One of the things I loathe is America’s infatuation with its military.
Undeniably, there are some great people in the military; people who believe in what they are doing and who are trying to police the world. But, sadly, I still feel that they’re delusional – it ought to be obvious to any thinking person that the US military is not being deployed in a moral or useful project; therefore it is a criminal enterprise that brings violence on others for no purpose other than protecting America’s corporate interests. After all, it’s not as if the world is asking to be policed; the US has just decided that it’s going to project its hegemony in the form of claiming to be “global cop.” This is how it’s always been, as Smedley Butler pointed out in his famous War Is A Racket tract. [stderr] [wik]
Still, it irked me severely to see that the hardware store where I get my plywood has put up a big sign and demarcated special parking places for “active and retired military.” (I guess pregnant women can go fuck themselves) and it used to send me into great, horking, spasms of irked when USAirways’ boarding process gave priority to “military in uniform.” The ritual “thank you for your service” also makes my hackles rise; it’s emblematic of America’s unthinking and unconditional appreciation of its policy of foreign wars. Everyone who wears the uniform was involved – directly or in a supporting role – with America’s greatest blunders. What’s to thank them for?

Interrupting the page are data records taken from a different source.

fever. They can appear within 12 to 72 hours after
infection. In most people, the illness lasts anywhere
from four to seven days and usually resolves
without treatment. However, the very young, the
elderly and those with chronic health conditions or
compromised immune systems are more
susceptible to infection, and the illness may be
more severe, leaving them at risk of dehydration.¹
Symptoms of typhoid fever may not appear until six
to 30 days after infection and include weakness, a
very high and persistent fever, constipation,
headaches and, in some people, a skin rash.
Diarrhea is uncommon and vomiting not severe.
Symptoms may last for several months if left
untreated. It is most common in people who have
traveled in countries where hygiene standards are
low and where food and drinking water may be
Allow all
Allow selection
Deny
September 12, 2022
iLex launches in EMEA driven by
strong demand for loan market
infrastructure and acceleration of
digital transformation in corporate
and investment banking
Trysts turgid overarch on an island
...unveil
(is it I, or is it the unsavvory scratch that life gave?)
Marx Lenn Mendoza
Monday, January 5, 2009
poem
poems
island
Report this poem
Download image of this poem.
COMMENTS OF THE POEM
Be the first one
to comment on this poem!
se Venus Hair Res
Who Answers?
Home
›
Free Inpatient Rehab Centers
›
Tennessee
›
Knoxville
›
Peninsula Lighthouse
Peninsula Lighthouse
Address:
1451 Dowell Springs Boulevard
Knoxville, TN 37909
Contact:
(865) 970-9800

But in the time of the coronavirus and social distancing, we have a new reality. It’s a reality in which a minimal wage worker is expected to still go to work and wear protective gear as they still get paid minimum wage to hand bags of cheeseburgers or chicken tenders to scared people in cars. They’re going the extra mile and, in spite of the protective gear, they are risking losing their jobs and having their lives turned upside down by getting sick – just to give us a cheeseburger that enriches their management chain (who are safe in their mansions in the Hamptons). The nurses (first and foremost) and the people who clean up at hospitals are the heroes of the day, followed by the doctors and EMTs and the other technicians – but spare some gratitude for the people who are hauling the body bags, handing out the cheeseburgers, and doing their low-reward best to keep the minimal infrastructure working.
The other day, my UPS driver came by to drop off a box and (from a distance) I said, “thank you for your service.” He was surprised, but relaxed a bit and said that, yeah, he didn’t feel so happy about delivering boxes in this situation. “At least I don’t work at McDonald’s” was what he said. That’s what got me thinking.
From now on, I’ll thank people for their service – and give them money besides if it’s appropriate – it’s sad but under disaster capitalism, the people who are keeping the system working are those who are least rewarded by it. I know that “thank you for your service” is about as worthless as “thoughts and prayers” but I’ll try to give them a $20 while I’m at it. We all know it’s not enough.
I was in the army active then ready reserve between 1983 and 1989. Somewhere on my shelf in the other room I have a cardboard tube containing a fairly unattractive certificate declaring me honorably discharged. On occasion I’ve had people say “well, a chairborne warrior like you can’t talk about military strategy…” in which case it has been handy to send them a link to the damn thing. [discharge] As though being a corporal who lugged around an M-60 qualifies me as a military genius. What qualifies me as a military genius was that I saw through the charade very early and switched from active to reserve status as soon as I got out of basic. I was a 76V – “material storage and handling specialist” which means that I was an army certified forklift driver. When Balticon was being held at the Baltimore convention center instead of the Hyatt Regency, there was a day when the loading dock staff were on strike and were trying to charge the vendors extra to move their stuff inside the convention center. That was when I decided to spend the day forklifting around science fiction. After all, I was an army certified forklift driver; the convention center staff took a look at my military ID and shrugged and I fired the lift up and got to work. Then, as I was going down one hallway, a woman came running up to me and started complaining about the air conditioning. I stopped quickly – most people don’t realize what getting a foot under a forklift wheel means – they’re small but deadly. And the ‘lift skidded on the polished concrete and the fork did to the wall what the iceberg did to the Titanic. I said, “look, lady, I have no idea about the AC but as you can tell, forklifts are dangerous.” Nobody ever asked about it, so I never mentioned it ’till now. Anyhow, my military ‘service’ was a joke and I don’t deserve thanks for it in the slightest. When you see someone muttering the ritual “thank you for your service” you might want to mention that most of the people who serve in the military are fuck-ups and most of what the military does is fuck up and that maybe they should thank a waiter, instead. And give them some money.
I have not figured out what to do about establishments that don’t allow their staff to accept tips. God damn that is some evil capitalism right there. If you’re going to say not to accept tips you’d better be offering them medical insurance, a 401K, dental plan, and paid sick leave/time off.
One of the nurses who was photographed with Boris Johnson – who survived his brush with coronavirus – didn’t. [nypost] This is hitting nurses and other caregivers particularly hard. I have a friend who is a radiologist at a hospital in Utah, who spent 2 really shitty weeks with fevers and shakes and is officially cleared so he’s working basic service jobs around the ER because (we are pretty sure) he can’t get it again, now.